The ruling sets the case up for another hearing in the San Francisco-based Ninth Circuit Court of Appeals, which upheld a block on Trump's original January 27 travel ban. Watson said in his ruling that claims of religious discrimination in the order would have a "strong likelihood of success".
President Donald Trump called Watson's ruling an example of "unprecedented judicial overreach" and said his administration would appeal it.
Federal Bureau of Investigation officials told Hawaii News Now that authorities are aware of the threats but declined to provide details on their nature or form. The US Marshals Services has since sent around a dozen deputies to provide Watson with continuous protection.

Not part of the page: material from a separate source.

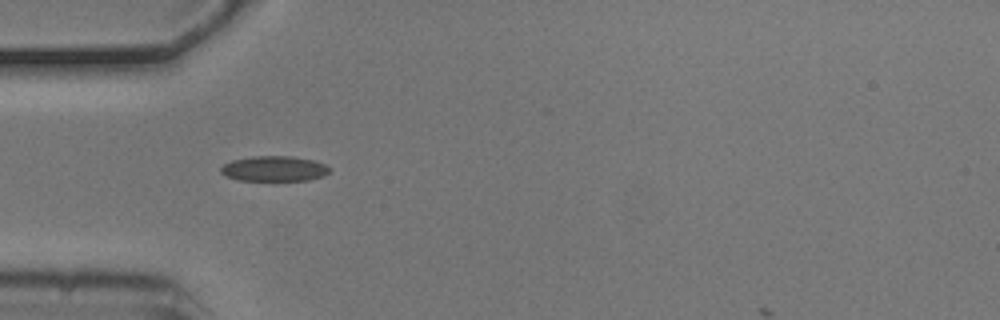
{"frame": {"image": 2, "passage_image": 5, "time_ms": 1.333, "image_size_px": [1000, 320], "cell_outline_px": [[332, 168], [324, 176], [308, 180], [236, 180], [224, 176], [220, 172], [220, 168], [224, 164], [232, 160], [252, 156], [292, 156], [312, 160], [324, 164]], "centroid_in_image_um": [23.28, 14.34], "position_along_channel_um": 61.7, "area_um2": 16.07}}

The new ban was supposed to take care of some of the legal problems, as it specifically didn't apply to green card and visa holders.

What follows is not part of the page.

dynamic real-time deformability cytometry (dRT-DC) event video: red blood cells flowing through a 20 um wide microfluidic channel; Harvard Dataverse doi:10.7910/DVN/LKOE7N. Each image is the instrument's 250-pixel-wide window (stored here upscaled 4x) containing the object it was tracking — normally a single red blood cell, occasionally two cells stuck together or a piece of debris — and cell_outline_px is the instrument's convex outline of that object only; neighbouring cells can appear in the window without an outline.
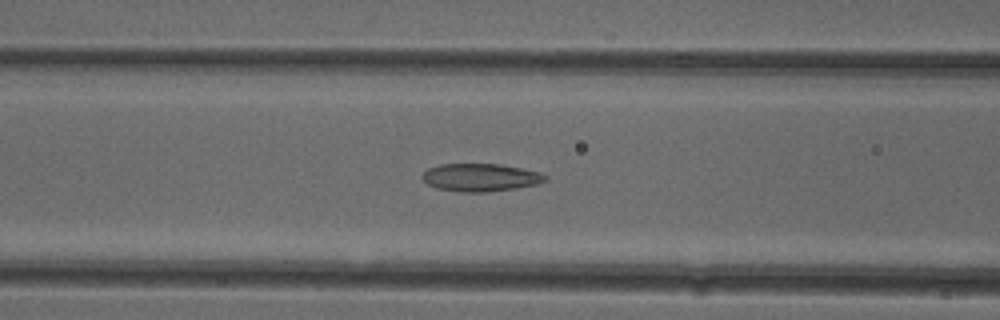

The ban would keep people from Iran, Libya, Somalia, Sudan, Syria, and Yemen from entering the USA for 90 days and all refugees for 120 days.
"While we do not discuss our specific security measures, we continuously review the security measures in place for all federal judges and take appropriate steps to provide additional protection when it is warranted".
The Maryland ruling and a separate ruling in Hawaii were victories for civil liberties groups and advocates for immigrants and refugees, who argued that Trump's temporary ban on travel from six predominantly Muslim countries violated the Constitution. The judge also blocked the suspension of the nation's refugee program.
Watson is not the only judge who blocked the ban.